▶ [WHAT YOU NEED TO DO]:
Your task is to reproduce the entries below word for word.

▶ [SOURCE DATA]:
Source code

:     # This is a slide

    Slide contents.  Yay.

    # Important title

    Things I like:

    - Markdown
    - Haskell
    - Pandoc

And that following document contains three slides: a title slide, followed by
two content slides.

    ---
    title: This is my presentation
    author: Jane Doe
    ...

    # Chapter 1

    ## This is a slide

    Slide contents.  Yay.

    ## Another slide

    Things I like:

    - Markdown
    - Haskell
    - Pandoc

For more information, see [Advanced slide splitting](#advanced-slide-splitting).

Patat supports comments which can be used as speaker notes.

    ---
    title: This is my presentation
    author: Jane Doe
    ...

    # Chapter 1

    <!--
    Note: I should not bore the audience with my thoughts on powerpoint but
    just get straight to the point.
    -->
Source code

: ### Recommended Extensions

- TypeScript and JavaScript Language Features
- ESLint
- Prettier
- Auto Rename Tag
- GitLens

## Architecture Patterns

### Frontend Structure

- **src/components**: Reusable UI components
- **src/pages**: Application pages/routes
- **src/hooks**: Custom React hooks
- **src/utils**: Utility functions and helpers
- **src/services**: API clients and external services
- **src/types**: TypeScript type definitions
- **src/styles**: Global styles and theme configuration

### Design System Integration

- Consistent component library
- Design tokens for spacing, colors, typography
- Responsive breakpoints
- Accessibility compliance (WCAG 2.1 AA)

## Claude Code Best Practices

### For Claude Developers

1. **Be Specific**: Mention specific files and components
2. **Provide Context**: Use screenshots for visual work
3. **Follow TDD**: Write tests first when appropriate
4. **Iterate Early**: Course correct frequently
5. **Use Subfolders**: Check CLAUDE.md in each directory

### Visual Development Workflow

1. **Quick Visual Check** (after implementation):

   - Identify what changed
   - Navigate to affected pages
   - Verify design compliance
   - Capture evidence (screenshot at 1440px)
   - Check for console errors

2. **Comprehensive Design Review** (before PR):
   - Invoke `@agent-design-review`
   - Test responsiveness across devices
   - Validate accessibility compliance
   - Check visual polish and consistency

▶ [EXERCISE RESULT]:
Source code

:     # This is a slide

    Slide contents.  Yay.

    # Important title

    Things I like:

    - Markdown
    - Haskell
    - Pandoc

And that following document contains three slides: a title slide, followed by
two content slides.

    ---
    title: This is my presentation
    author: Jane Doe
    ...

    # Chapter 1

    ## This is a slide

    Slide contents.  Yay.

    ## Another slide

    Things I like:

    - Markdown
    - Haskell
    - Pandoc

For more information, see [Advanced slide splitting](#advanced-slide-splitting).

Patat supports comments which can be used as speaker notes.

    ---
    title: This is my presentation
    author: Jane Doe
    ...

    # Chapter 1

    <!--
    Note: I should not bore the audience with my thoughts on powerpoint but
    just get straight to the point.
    -->
Source code

: ### Recommended Extensions

- TypeScript and JavaScript Language Features
- ESLint
- Prettier
- Auto Rename Tag
- GitLens

## Architecture Patterns

### Frontend Structure

- **src/components**: Reusable UI components
- **src/pages**: Application pages/routes
- **src/hooks**: Custom React hooks
- **src/utils**: Utility functions and helpers
- **src/services**: API clients and external services
- **src/types**: TypeScript type definitions
- **src/styles**: Global styles and theme configuration

### Design System Integration

- Consistent component library
- Design tokens for spacing, colors, typography
- Responsive breakpoints
- Accessibility compliance (WCAG 2.1 AA)

## Claude Code Best Practices

### For Claude Developers

1. **Be Specific**: Mention specific files and components
2. **Provide Context**: Use screenshots for visual work
3. **Follow TDD**: Write tests first when appropriate
4. **Iterate Early**: Course correct frequently
5. **Use Subfolders**: Check CLAUDE.md in each directory

### Visual Development Workflow

1. **Quick Visual Check** (after implementation):

   - Identify what changed
   - Navigate to affected pages
   - Verify design compliance
   - Capture evidence (screenshot at 1440px)
   - Check for console errors

2. **Comprehensive Design Review** (before PR):
   - Invoke `@agent-design-review`
   - Test responsiveness across devices
   - Validate accessibility compliance
   - Check visual polish and consistency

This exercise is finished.